Deux jours avant les violences à Washington, le site a ainsi publié de nombreux messages, abondamment repartagés, d’appel aux meurtres et au saccage du Capitole. « Plus de 50 % des principaux messages du 4 janvier 2021, concernant la certification du collège électoral du 6 janvier, comportaient des appels non modérés à la violence dans les cinq premières réponses », a constaté Advance Democracy. « Je pense que ça va être une guerre ce jour-là. Où nous allons envahir les bureaux et les virer et même assassiner les traîtres de Washington DC et reprendre notre pays », pouvait-on lire sur le site ou encore « Voyagez en meute et ne les laissez pas vous désarmer sans empiler les corps ».

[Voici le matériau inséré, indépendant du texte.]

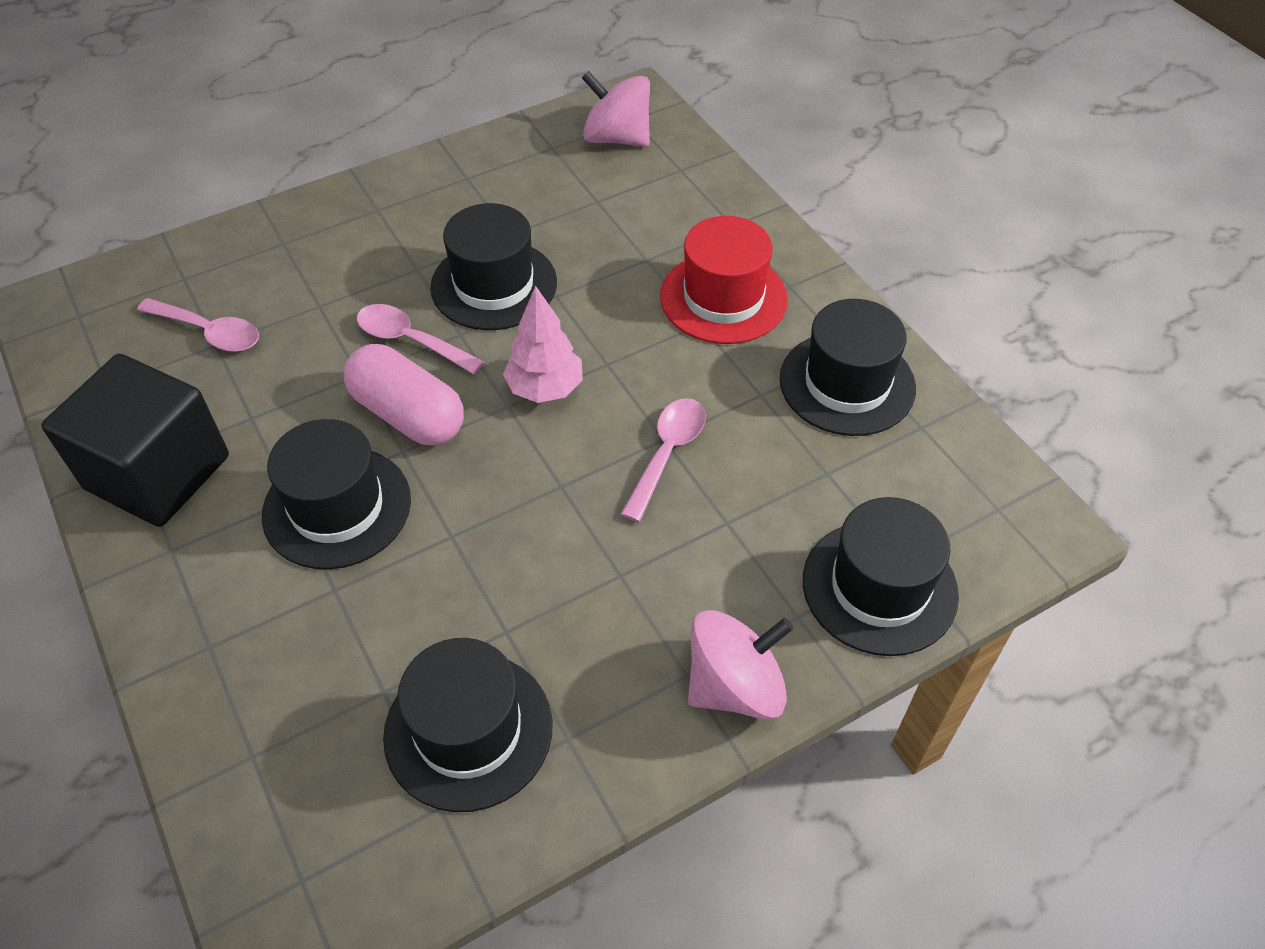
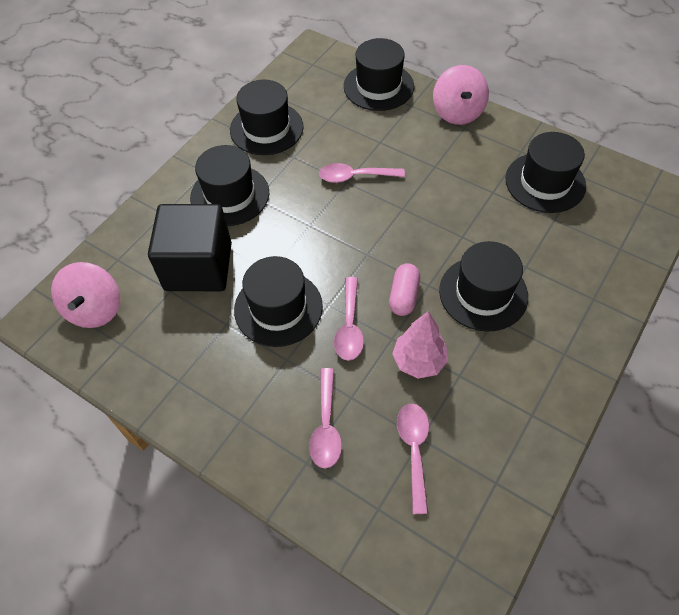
camera: 115 degrees left, 5 degrees up
(158, 472) = (529, 397): black cube -> black cube (198, 266)
(306, 272) = (326, 426): none -> pink spoon
(408, 414) = (404, 296): pink capsule -> pink capsule, size x0.65
(545, 389) = (345, 243): pink tree -> pink tree (419, 361)
(723, 298) = (230, 195): red hat -> black hat
(735, 686) = (457, 112): pink spinning top -> pink spinning top turned 135 degrees counterclockwise

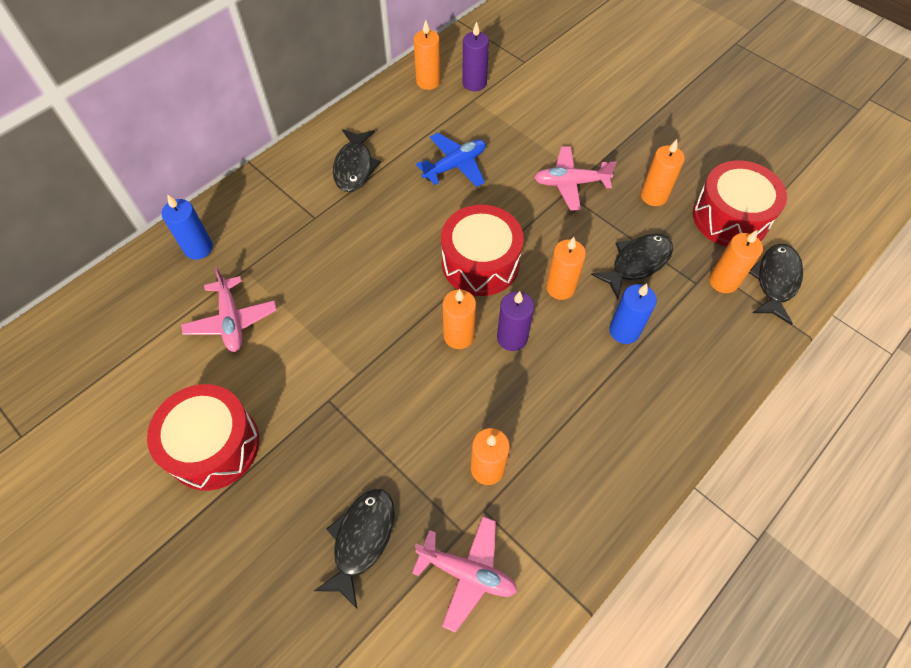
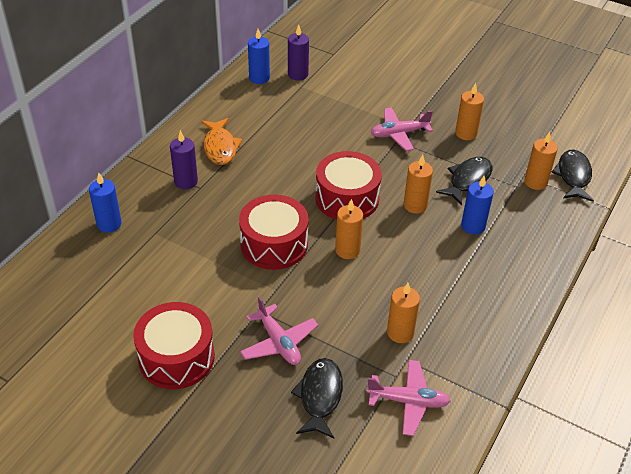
camera: 15 degrees left, 15 degrees down
(232, 320) = (158, 270): pink plane -> pink plane (278, 342)
(354, 167) = (220, 147): black fish -> orange fish
(428, 81) = (259, 78): orange candle -> blue candle
(455, 166) = (303, 135): blue plane -> none
(512, 338) = (389, 244): purple candle -> purple candle (186, 181)
(730, 217) = (527, 139): red drum -> red drum (274, 244)

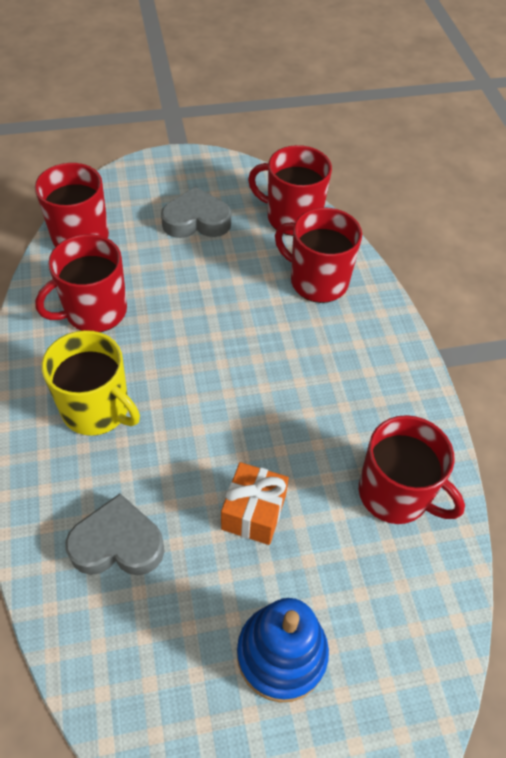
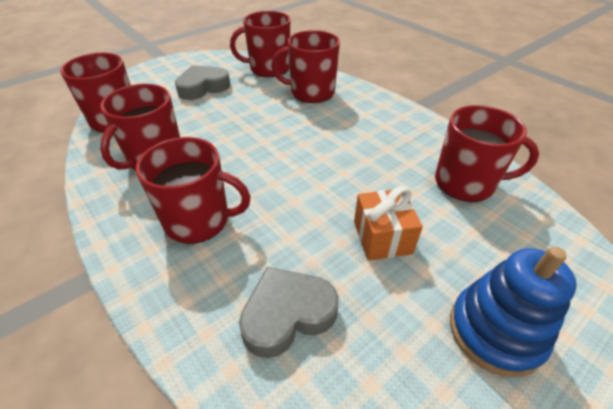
camera: 25 degrees left, 10 degrees down
(97, 409) = (199, 220): yellow mug -> red mug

Les militants pro-Trump les plus radicaux, persuadés que l’élection présidentielle leur a été volée, se sont également servis des messageries cryptées comme Telegram, Gab ou de Parler pour se mobiliser. « On attendait ce moment depuis si longtemps », « C’est mieux que Noël », ou encore « La fin du capitalisme est simplement un début, on n’a encore rien vu », ont ainsi écrit des utilisateurs de Telegram, trois jours avant les émeutes de Washington. Une vidéo montrant la façon dont la police a organisé la manifestation a également été vue plus de 100.000 fois sur la messagerie cryptée. Quelques jours avant l’invasion du Capitole, des publications faisant référence à un nœud coulant à installer devant le Congrès pour «pendre Mike Pence» (vice-président de Donald Trump), ont aussi connu une audience importante sur Parler, un réseau social qui fait la part belle à l’extrême droite.